Empiezo a tener memoria de anciano: recuerdo el sabor de un café que me tomé hace quince años, pero no sé dónde he puesto mis gafas. No puedo precisar lo que he leído esta semana, pero tengo presentes algunos libros que compré cuando empezaba a sentir el gusanillo de la literatura. Hoy, al conocer la muerte de Miguel García-Posada, he recordado por ejemplo la primera antología que compré: los 40 años de poesía española de la editorial Burdeos, con sus tapas color sangre en rústica, firmada por el sevillano.

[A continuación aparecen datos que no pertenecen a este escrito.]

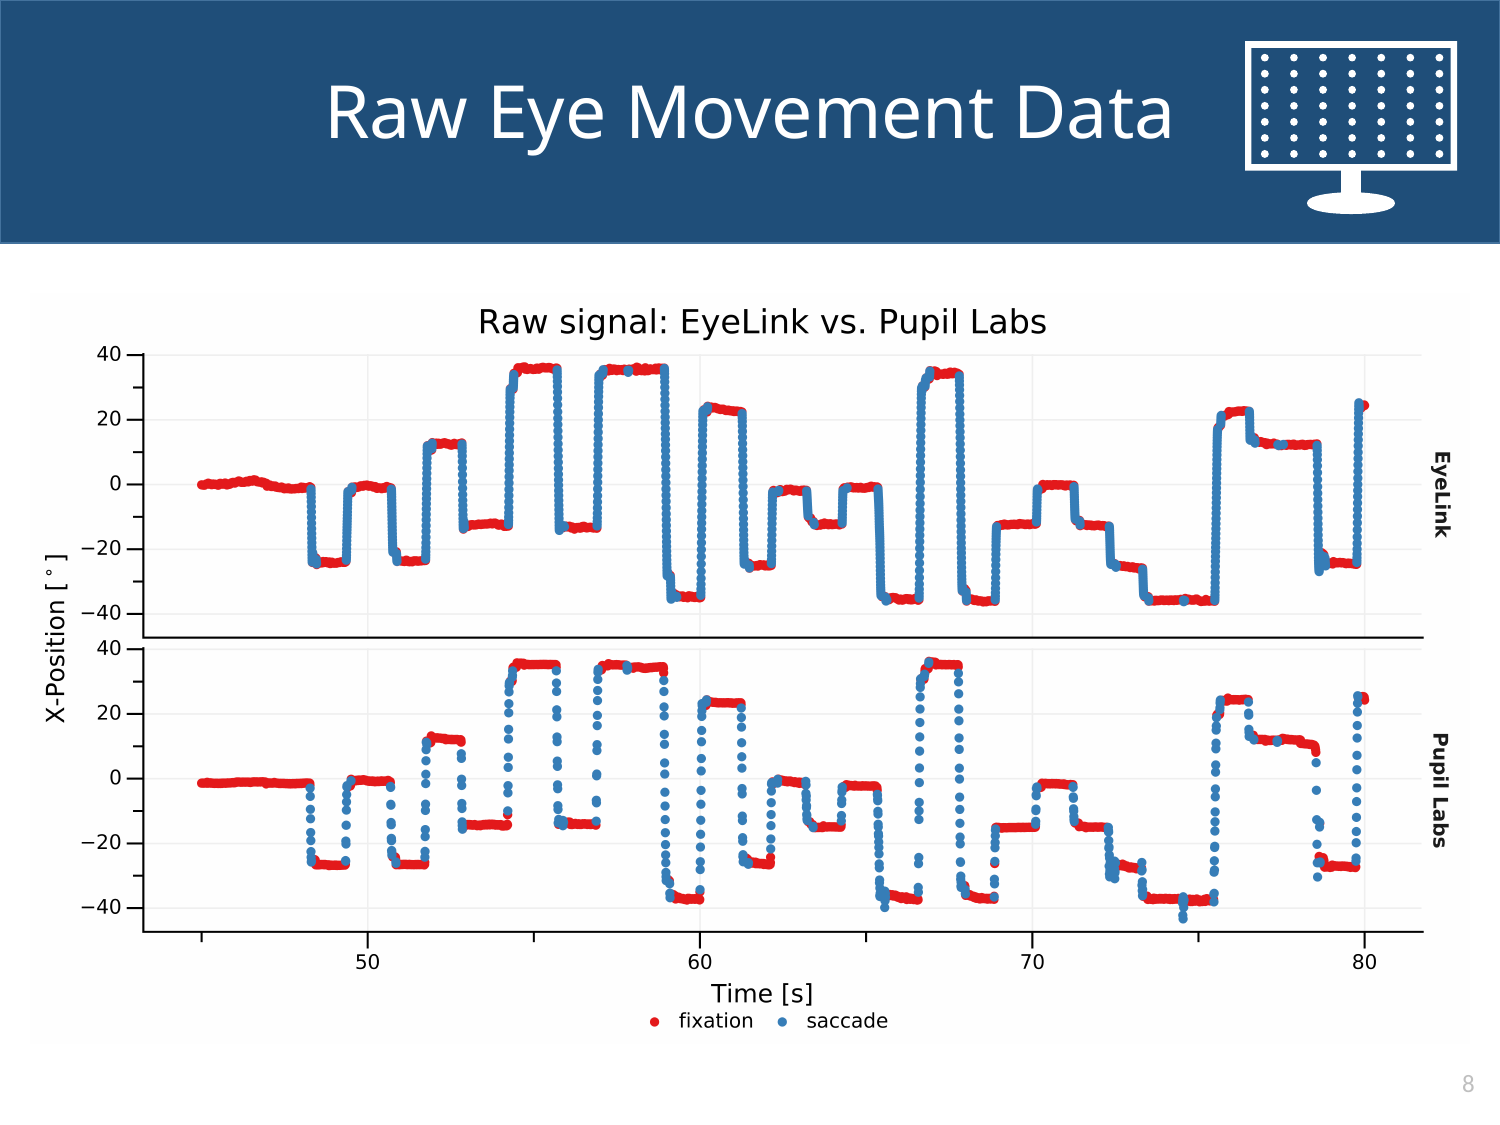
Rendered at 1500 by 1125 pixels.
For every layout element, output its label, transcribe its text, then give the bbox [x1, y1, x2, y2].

Allí leí por primera vez a un montón de autores que luego formarían parte de mi santoral privado, desde Cirlot a Labordeta, y entendí que una de las labores del buen crítico no es la de decir la última palabra, sino remitir a otros libros, estimular al lector a hacer su biblioteca.
Que en apenas dos días hayamos perdido a Carlos Pujol y a García-Posada supone un daño difícil de calcular para las letras españolas. Con éste último nunca llegué a tener amistad, pero siempre recibí por su parte un trato afable, y una disposición a compartir lecturas e ideas que siempre he agradecido. Le recuerdo en El Escorial, celebrando con nosotros el nacimiento de la revista Caleta y animándonos a continuar; en Sanlúcar, con Ángel González y Caballero Bonald, contándome el placer que le había producido ese verano la relectura de Manhattan Transfer; y también en Sevilla, acompañando a sus viejos camaradas de la facultad, casualmente los tres con Jota: Julio Manuel de la Rosa, Jacobo Cortines, Julia Uceda.
Para entonces García-Posada había perdido mucha presencia en la República de las Letras, pero no hay que olvidar que hubo un tiempo en que el sevillano concentró mucho poder en sus manos, como crítico de El País y miembro con voz y voto en algunos de los premios más importantes del país; para los valedores de la poesía de la diferencia, por su amistad con los García Montero, Benítez Reyes y compañía, se trataba de poco menos que el diablo, título que ostentaba ex aequo con García Martín.
Me cuentan que en los últimos tiempos, cuando su salud sufrió una grave degradación, García-Posada se quedó bastante solo. Sus enemigos de antaño se olvidaron de él, pero puede que también algunos de los que consideraba sus amigos. ¿Hubo algún desencuentro en aquella homogénea cofradía, o simplemente su figura se opacó al salirse del foco? Es una pregunta cuya respuesta no estoy muy seguro de querer conocer. Me quedo con su buen trato para con los advenedizos de aquellos años 90, y con la lejana gratitud por su antología de cubierta color sangre: esa que recuerdo mejor -suerte la mía- que el periódico que leí esta mañana.